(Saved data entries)
=======

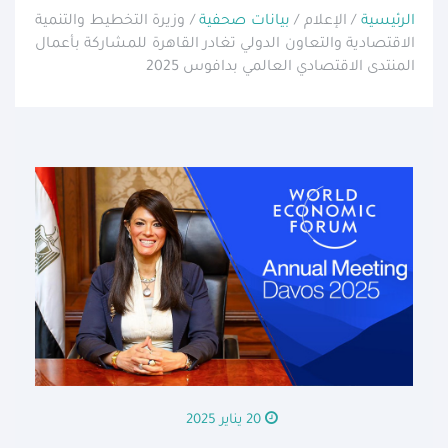
الرئيسية
/ الإعلام /
بيانات صحفية
/ وزيرة التخطيط والتنمية
الاقتصادية والتعاون الدولي تغادر القاهرة للمشاركة بأعمال
المنتدى الاقتصادي العالمي بدافوس 2025
20 يناير 2025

=======

▸ **Task statement**:
Your job is to repeat the data exactly, leaving each picture out.

▸ **Response**:
الرئيسية
/ الإعلام /
بيانات صحفية
/ وزيرة التخطيط والتنمية
الاقتصادية والتعاون الدولي تغادر القاهرة للمشاركة بأعمال
المنتدى الاقتصادي العالمي بدافوس 2025
20 يناير 2025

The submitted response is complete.